Je plonge dans l’abîme de la solitude et m’y esquinte. J’use et abuse de mîmes et mimiques pour accrocher des coeurs que je jetterai demain matin comme les draps sales que j’envoie dans la panière. Je danse debout et couchée, tourne et tourbillonne à en perdre le nord, le sud, l’est et l’ouest, je suis désenchantée. Je n’ai pas encore l’électricité dans ma nouvelle demeure, je grignote des carottes crues assise au bout de mon lit! Le pathétique m’a dans sa ligne de mire : j’appelle au secours.

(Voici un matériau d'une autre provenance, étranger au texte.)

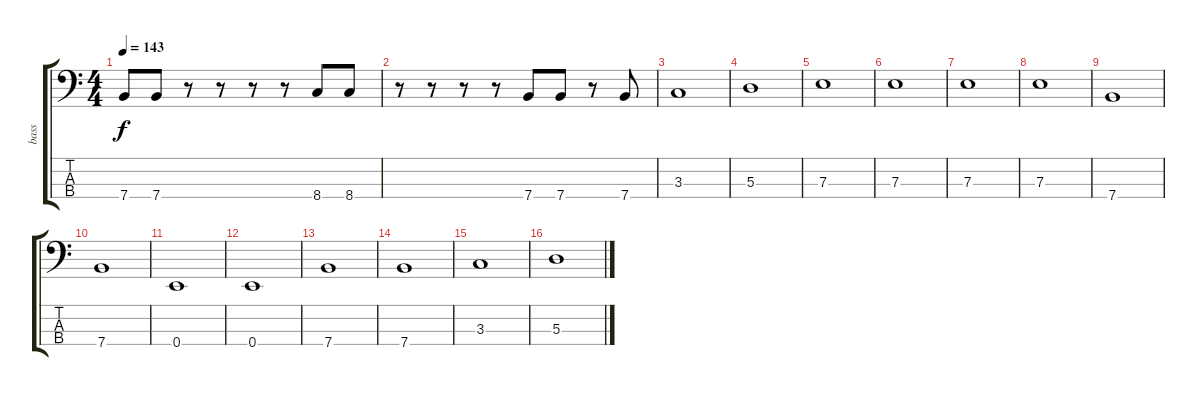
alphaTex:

\track ("bass" "bass") {instrument slapbass1}
\staff {score tabs}
\tuning (G2 D2 A1 E1) {hide}
\ts (4 4)
\tempo 143
\clef f4
\ks c
7.4.8{dy f} 7.4.8 r.8 r.8 r.8 r.8 8.4.8 8.4.8 |
r.8 r.8 r.8 r.8 7.4.8 7.4.8 r.8 7.4.8 |
3.3.1 |
5.3.1 |
7.3.1 |
7.3.1 |
7.3.1 |
7.3.1 |
7.4.1 |
7.4.1 |
0.4.1 |
0.4.1 |
7.4.1 |
7.4.1 |
3.3.1 |
5.3.1
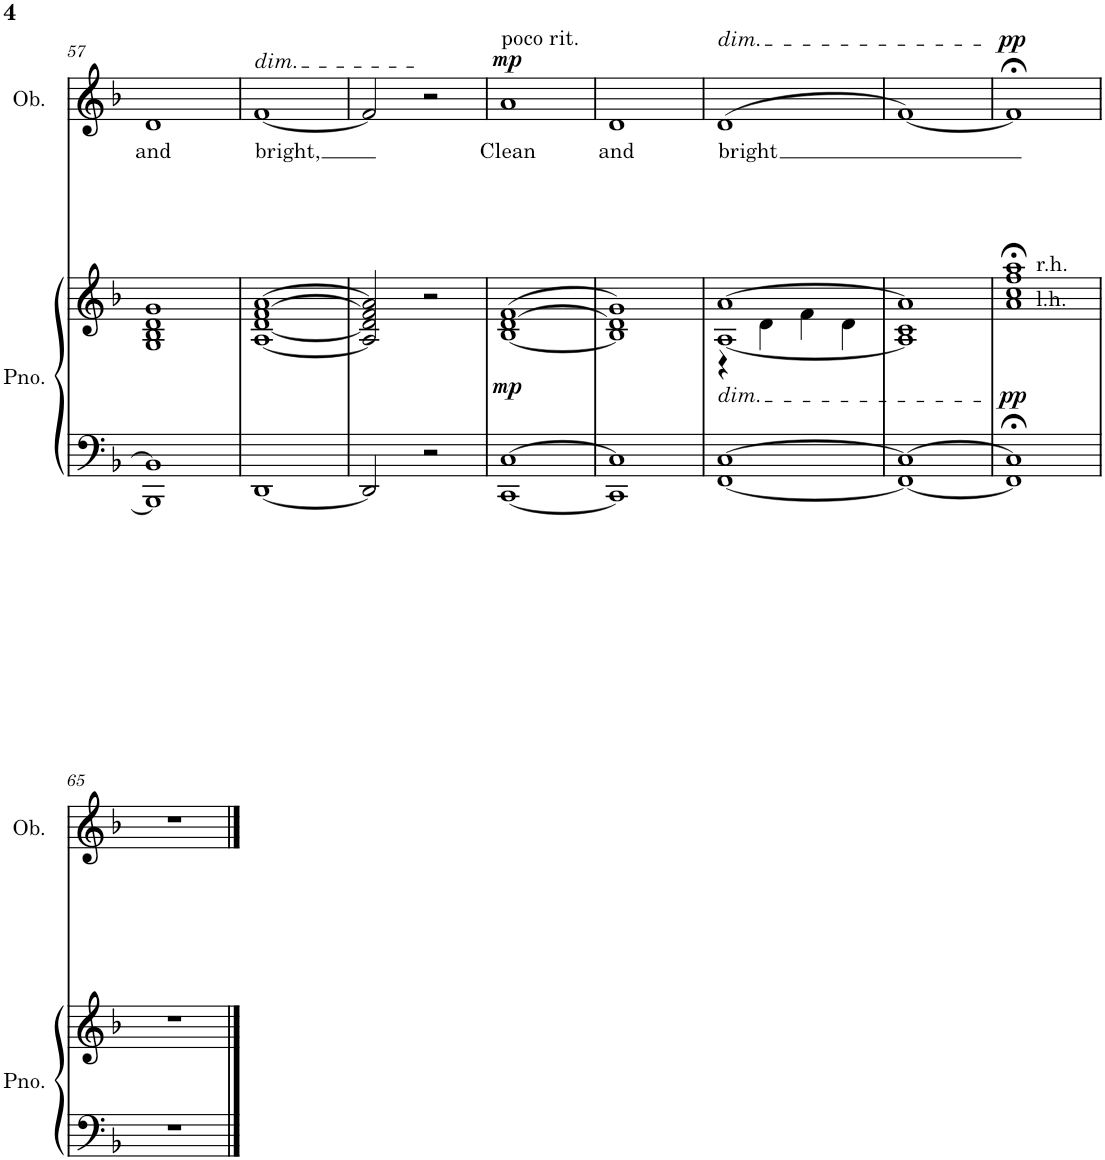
**kern	**kern	**dynam	**kern	**text	**dynam
*part2	*part2	*part2	*part1	*part1	*part1
*staff3	*staff2	*staff2/3	*staff1	*staff1	*staff1
*I"Piano	*	*	*I"Oboe	*	*
*I'Pno.	*	*	*I'Ob.	*	*
!!LO:PB:g=z
*clefF4	*clefG2	*	*clefG2	*	*
*k[b-]	*k[b-]	*	*k[b-]	*	*
*M4/4	*M4/4	*	*M4/4	*	*
=57	=57	=57	=57	=57	=57
!	!	!	!	!LO:LY:b	!
1BBB-] 1BB-]	1G 1B- 1d 1g	.	1d	and	.
=58	=58	=58	=58	=58	=58
!	!	!	!LO:TX:a:i:t=dim.	!	!
!	!	!	!	!LO:LY:b	!
[1DD	[1A [1d [1f [1a	.	[1f	bright,	.
=59	=59	=59	=59	=59	=59
2DD/]	2A/] 2d/] 2f/] 2a/]	.	2f/]	.	.
2r	2r	.	2r	.	.
=60	=60	=60	=60	=60	=60
!	!	!	!LO:TX:a:t=poco rit.	!	!
!	!	!LO:DY:b	!	!LO:LY:b	!LO:DY:a
[1CC [1C	(>[1B- [1d 1f	mp	1a	Clean	mp
=61	=61	=61	=61	=61	=61
!	!	!	!	!LO:LY:b	!
1CC] 1C]	1B-] 1d] 1g)	.	1d	and	.
=62	=62	=62	=62	=62	=62
*	*^	*	*	*	*
!	!	!	!	!LO:TX:a:i:t=dim.	!	!
!	!LO:TX:b:i:t=dim.	!	!	!	!	!
!	!	!	!	!	!LO:LY:b	!
[1FF [1C	[<1A [1a	4r	.	(>1d	bright	.
.	.	4d\	.	.	.	.
.	.	4f\	.	.	.	.
.	.	4d\	.	.	.	.
*	*v	*v	*	*	*	*
=63	=63	=63	=63	=63	=63
1FF_ 1C_	1A] 1c 1a]	.	[1f)	.	.
=64	=64	=64	=64	=64	=64
!	!LO:TX:a:t=r.h.	!	!	!	!
!	!LO:TX:a:t=l.h.	!	!	!	!
!	!	!LO:DY:b	!	!	!LO:DY:a
1FF];< 1C];<	1a;< 1cc;< 1ff;< 1aa;<	pp	1f;<]	.	pp
!!LO:LB:g=z
=65	=65	=65	=65	=65	=65
1r	1r	.	1r	.	.
==	==	==	==	==	==
*-	*-	*-	*-	*-	*-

Assise à l’arrière d’une petite Fiat Punto cabossée, une mélodie s’échappe des hauts-parleurs qui grésillent. Au volant mon messie, celle qui pour me sortir de mon désarroi m’a - un soir d’automne - traînée dans une cave de Saint-Germain, noyer mon saoul dans un cocktail de rythmes latinos. Je tends l’oreille et me concentre sur les paroles :
«A force de trop penser,
Ses yeux commencent à fatiguer,
Nue, elle s’assoit pour fumer,
Elle a 25 ans,
Très envie de crier,
Et de sortir danser,
Dans les bras d’un inconnu,
Et dans les bras d’un autre inconnu,
...
Pourquoi s’effacent les précieux instants,
les journées où s’arrête le temps,
les nuits sans rêves,
les peurs ingénues,
qui parfois nous ont plues?
Pourquoi s’envolent les mots d’amour,
les matins, dans notre lit de velours,
où les pensées font une trêve?
Il faudra se cacher comme les autres.
Offre moi tes baisers brûlants,
Je sombre dans le manque et l’éloignement,
Peu importe ce que nous fîmes,
Même si tu m’aimes,
Tu m’oublieras,
Je trinque à toi, je trinque à moi»
Une mélodie, des paroles : une chanson.
Crier, danser, les bras d’un inconnu, puis d’un autre... Ne serais-je donc point la seule?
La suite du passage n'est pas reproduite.